In the seventh canto the poet shows he was well acquainted with some medicinal plants, and gives us quite a group of “herbs of ill favour”.

“There mournful cypress grew in greatest store;
And trees of bitter gall; and ebon sad;
Dead sleeping poppy, and black hellebore;
Cold coloquintida, and tetra mad;
Mortal samnitis; and cicuta bad,
With which th’ unjust Athenians made to die
Wise Socrates, who, thereof quaffing glad,
Pour’d out his life and last philosophy
To the fair Critias, his dearest belamy!”[43]

Here we have mention of the narcotic poppy and the black hellebore, a drastic purgative with which tradition states Melampus, the great soothsayer and physician, cured the daughters of Prœtus, King of Argos, of madness. Also the colocynth or bitter apple; tetra mad, an old name for the belladonna or deadly nightshade; savin, here called mortal samnitis, a plant possessing powerful properties, used in medicine from the time of the Romans; and the cicuta or hemlock, which formed the active ingredient in the poison cup of the Greeks.
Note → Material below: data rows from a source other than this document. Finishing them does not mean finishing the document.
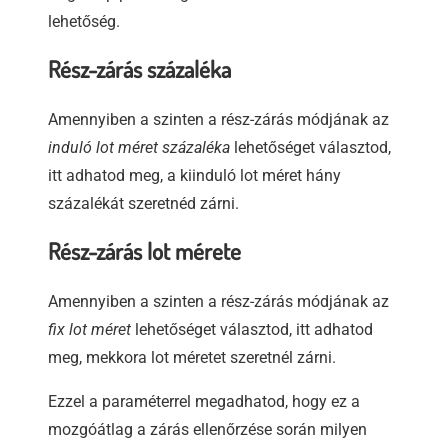
lehetőség.
Rész-zárás százaléka
Amennyiben a szinten a rész-zárás módjának az
induló lot méret százaléka
lehetőséget választod,
itt adhatod meg, a kiinduló lot méret hány
százalékát szeretnéd zárni.
Rész-zárás lot mérete
Amennyiben a szinten a rész-zárás módjának az
fix lot méret
lehetőséget választod, itt adhatod
meg, mekkora lot méretet szeretnél zárni.
Ezzel a paraméterrel megadhatod, hogy ez a
mozgóátlag a zárás ellenőrzése során milyen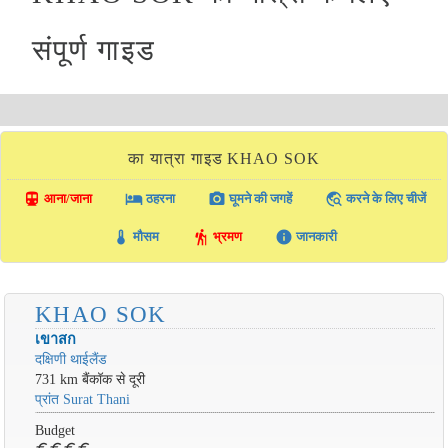
संपूर्ण गाइड
का यात्रा गाइड KHAO SOK
directions_transit
local_hotel
photo_camera
travel_explore
आना/जाना
ठहरना
घूमने की जगहें
करने के लिए चीजें
thermostat
hiking
info
मौसम
भ्रमण
जानकारी
KHAO SOK
เขาสก
दक्षिणी थाईलैंड
731 km बैंकॉक से दूरी
प्रांत Surat Thani
Budget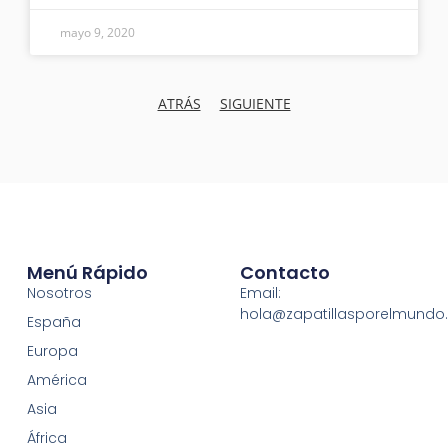
mayo 9, 2020
ATRÁS
SIGUIENTE
Menú Rápido
Contacto
Nosotros
Email:
hola@zapatillasporelmund
España
Europa
América
Asia
África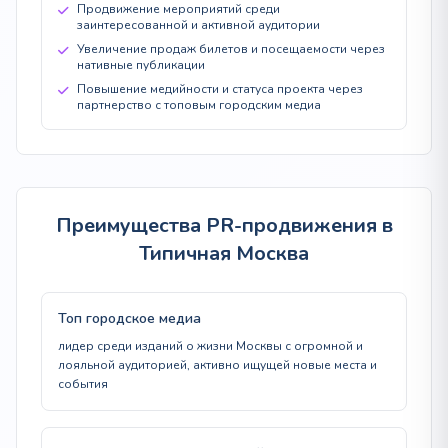
Продвижение мероприятий среди
заинтересованной и активной аудитории
Увеличение продаж билетов и посещаемости через
нативные публикации
Повышение медийности и статуса проекта через
партнерство с топовым городским медиа
Преимущества PR-продвижения в
Типичная Москва
Топ городское медиа
лидер среди изданий о жизни Москвы с огромной и
лояльной аудиторией, активно ищущей новые места и
события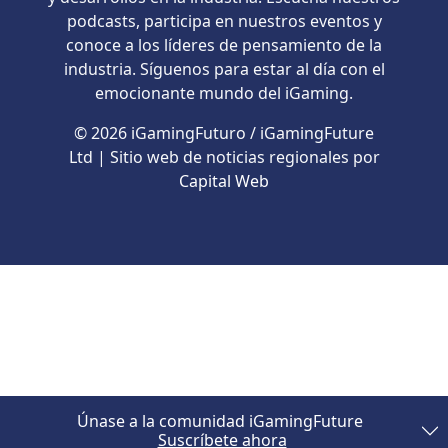
podcasts, participa en nuestros eventos y
conoce a los líderes de pensamiento de la
industria. Síguenos para estar al día con el
emocionante mundo del iGaming.
© 2026 iGamingFuturo / iGamingFuture
Ltd | Sitio web de noticias regionales por
Capital Web
Únase a la comunidad iGamingFuture
Suscríbete ahora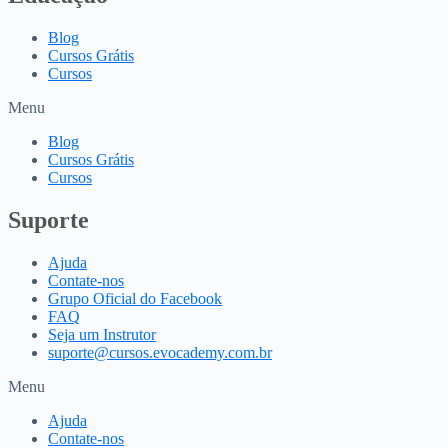
Blog
Cursos Grátis
Cursos
Menu
Blog
Cursos Grátis
Cursos
Suporte
Ajuda
Contate-nos
Grupo Oficial do Facebook
FAQ
Seja um Instrutor
suporte@cursos.evocademy.com.br
Menu
Ajuda
Contate-nos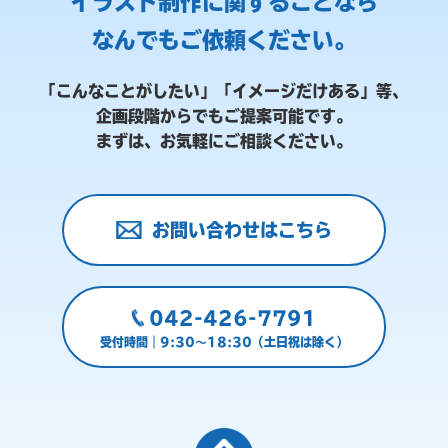
イラスト制作に関することなら
なんでもご依頼ください。
「こんなことがしたい」「イメージだけある」等、
企画段階からでもご提案可能です。
まずは、お気軽にご相談ください。
お問い合わせはこちら
042-426-7791
受付時間｜9:30～18:30（土日祝は除く）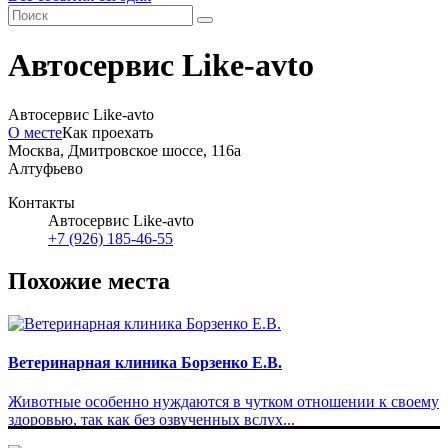
Автосервис Like-avto
Автосервис Like-avto
О месте
Как проехать
Москва, Дмитровское шоссе, 116а
Алтуфьево
Контакты
Автосервис Like-avto
+7 (926) 185-46-55
Похожие места
Ветеринарная клиника Борзенко Е.В.
Животные особенно нуждаются в чутком отношении к своему
здоровью, так как без озвученных вслух...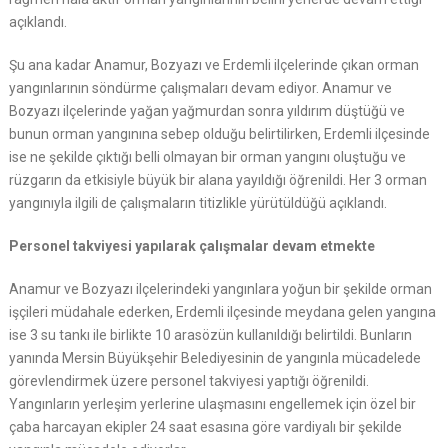
açıklandı.
Şu ana kadar Anamur, Bozyazı ve Erdemli ilçelerinde çıkan orman
yangınlarının söndürme çalışmaları devam ediyor. Anamur ve
Bozyazı ilçelerinde yağan yağmurdan sonra yıldırım düştüğü ve
bunun orman yangınına sebep olduğu belirtilirken, Erdemli ilçesinde
ise ne şekilde çıktığı belli olmayan bir orman yangını oluştuğu ve
rüzgarın da etkisiyle büyük bir alana yayıldığı öğrenildi. Her 3 orman
yangınıyla ilgili de çalışmaların titizlikle yürütüldüğü açıklandı.
Personel takviyesi yapılarak çalışmalar devam etmekte
Anamur ve Bozyazı ilçelerindeki yangınlara yoğun bir şekilde orman
işçileri müdahale ederken, Erdemli ilçesinde meydana gelen yangına
ise 3 su tankı ile birlikte 10 arasözün kullanıldığı belirtildi. Bunların
yanında Mersin Büyükşehir Belediyesinin de yangınla mücadelede
görevlendirmek üzere personel takviyesi yaptığı öğrenildi.
Yangınların yerleşim yerlerine ulaşmasını engellemek için özel bir
çaba harcayan ekipler 24 saat esasına göre vardiyalı bir şekilde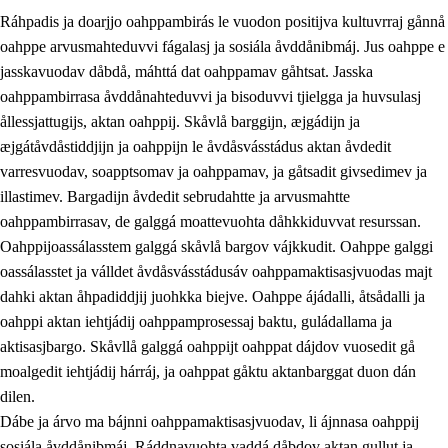
Ráhpadis ja doarjjo oahppambirás le vuodon positijva kultuvrraj gånnå
oahppe arvusmahteduvvi fágalasj ja sosiála åvddånibmáj. Jus oahppe e
jasskavuodav dåbdå, máhttá dat oahppamav gåhtsat. Jasska
oahppambirrasa åvddånahteduvvi ja bisoduvvi tjielgga ja huvsulasj
ållessjattugijs, aktan oahppij. Skåvlå barggijn, æjgádijn ja
æjgátåvdåstiddjijn ja oahppijn le åvdåsvásstádus aktan åvdedit
varresvuodav, soapptsomav ja oahppamav, ja gåtsadit givsedimev ja
illastimev. Bargadijn åvdedit sebrudahtte ja arvusmahtte
3.
Prinsihpa skåvlå dåjmajda
oahppambirrasav, de galggá moattevuohta dåhkkiduvvat resurssan.
3.1
Sebrudahtte oahppambirás
Oahppijoassálasstem galggá skåvlå bargov vájkkudit. Oahppe galggi
oassálasstet ja válldet åvdåsvásstádusáv oahppamaktisasjvuodas majt
3.2
Åhpadibme ja hiebadum åhpadus
dahki aktan åhpadiddjij juohkka biejve. Oahppe ájádalli, åtsådalli ja
3.3
Aktisasjbarggo sijda ja skåvlå gaskan
oahppi aktan iehtjádij oahppamprosessaj baktu, guládallama ja
aktisasjbargo. Skåvllå galggá oahppijt oahppat dájdov vuosedit gå
3.4
Åhpadus åhpadusvidnudagán ja barggoiellemin
moalgedit iehtjádij hárráj, ja oahppat gåktu aktanbarggat duon dán
3.5
Profesjåvnåaktisasjvuohta ja skåvllååvddånibme
dilen.
Dábe ja árvo ma bájnni oahppamaktisasjvuodav, li ájnnasa oahppij
sosiála åvddånibmáj. Ráddnavuohta vaddá dåbdov aktan gullut ja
In the Shepherd’s Calendar we have another allusion to the black hellebore:—

“Here grows melampode ev’rywhere,
And terebinth, good for goats;
The one my madding kids to smear,
The next to heal their throats”.[44]

The ancient name for hellebore was melampus root, hence the name melampode, which doubtless arose from the old tradition. By terebinth the poet probably means one of the species of pine from which turpentine is obtained.

CHAPTER IV.
GOETHE.

The Faust-legend around which Goethe wove his great tragedy, was one of those floating traditions which were common in the romantic lore of many countries during the fifteenth and sixteenth centuries, and which seem to have originated in the general belief in occult forces. The Johann Faust of the popular stories was undoubtedly an individual of that name, born towards the close of the fifteenth century in the little town of Knittlingen, near Maulbronn, in Würtemberg. His parents were poor, but he was enabled by the bequest of a rich uncle to study medicine. He attended the University of Cracow (where he probably received his doctor’s degree), studied magic which was there taught as an accepted branch of knowledge, and appears to have afterwards travelled for many years through Europe. Manlius, the disciple of Melancthon, quotes the latter as having said: “This fellow Faust escaped from our town of Wittenberg, after our Duke John had given the order to have him imprisoned. He also escaped from Nuremberg under the like circumstances. This sorcerer Faust, an abominable beast, a common sewer of many devils, boasted that he, by his magic arts had enabled the Imperial armies to win their victories in Italy.” It was probably the famous battle of Pavia fought in 1525 of which Faust spoke, as the time of his visit to Wittenberg appears to have been about the year 1530. Further evidence of the existence of such a character is to be found in the Index Sanitatis of the physician, Philip Begardi, published at Worms in 1539, and in the Sermones Conviviales of Johann Gast, who gives an account of a dinner given by Faust at Basle at which he was present. The original form of the legend is contained in a work published by Spiess in Frankfurt in 1587, entitled the History of Dr. Joh. Faust, the Notorious Sorcerer and Black-artist, etc., etc. This book was first translated into English in 1590, and from it Marlowe doubtless obtained the material for his tragedy of “Dr. Faustus,” which appears to have been first performed in London in 1593, the year of his death.